Once you have checked each line below, report only the number of lines that contain the word "extremo".
Data section Start Marker
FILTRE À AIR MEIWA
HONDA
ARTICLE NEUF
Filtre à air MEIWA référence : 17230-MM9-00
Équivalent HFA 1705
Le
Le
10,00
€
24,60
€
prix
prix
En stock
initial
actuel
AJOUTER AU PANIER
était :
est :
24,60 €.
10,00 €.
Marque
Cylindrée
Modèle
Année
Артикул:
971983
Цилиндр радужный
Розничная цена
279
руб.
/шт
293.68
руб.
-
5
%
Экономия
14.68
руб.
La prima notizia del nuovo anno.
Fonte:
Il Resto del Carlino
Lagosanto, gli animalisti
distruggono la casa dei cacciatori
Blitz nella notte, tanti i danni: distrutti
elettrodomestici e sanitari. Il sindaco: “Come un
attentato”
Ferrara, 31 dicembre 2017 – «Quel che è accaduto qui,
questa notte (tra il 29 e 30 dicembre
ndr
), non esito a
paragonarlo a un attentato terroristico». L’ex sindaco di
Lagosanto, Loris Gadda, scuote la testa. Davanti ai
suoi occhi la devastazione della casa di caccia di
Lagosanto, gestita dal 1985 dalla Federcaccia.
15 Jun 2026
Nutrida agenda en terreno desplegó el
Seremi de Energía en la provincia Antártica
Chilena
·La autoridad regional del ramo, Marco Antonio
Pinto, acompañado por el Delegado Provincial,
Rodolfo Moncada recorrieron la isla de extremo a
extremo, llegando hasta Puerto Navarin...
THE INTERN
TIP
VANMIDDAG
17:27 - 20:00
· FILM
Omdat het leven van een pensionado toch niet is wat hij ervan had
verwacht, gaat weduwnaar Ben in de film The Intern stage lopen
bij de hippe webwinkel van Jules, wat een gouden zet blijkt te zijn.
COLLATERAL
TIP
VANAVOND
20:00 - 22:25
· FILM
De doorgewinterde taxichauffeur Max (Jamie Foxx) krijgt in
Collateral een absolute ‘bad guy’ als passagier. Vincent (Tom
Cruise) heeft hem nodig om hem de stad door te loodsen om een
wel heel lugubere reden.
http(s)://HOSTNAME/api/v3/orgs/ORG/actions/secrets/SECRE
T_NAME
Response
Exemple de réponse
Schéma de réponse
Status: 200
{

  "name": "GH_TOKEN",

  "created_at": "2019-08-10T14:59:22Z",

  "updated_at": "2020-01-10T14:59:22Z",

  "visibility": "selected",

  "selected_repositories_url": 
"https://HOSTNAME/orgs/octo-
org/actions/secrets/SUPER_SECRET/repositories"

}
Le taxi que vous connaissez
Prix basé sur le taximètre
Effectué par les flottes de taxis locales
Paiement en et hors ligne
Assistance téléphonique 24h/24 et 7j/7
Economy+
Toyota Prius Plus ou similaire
Data section End Marker
Response - 2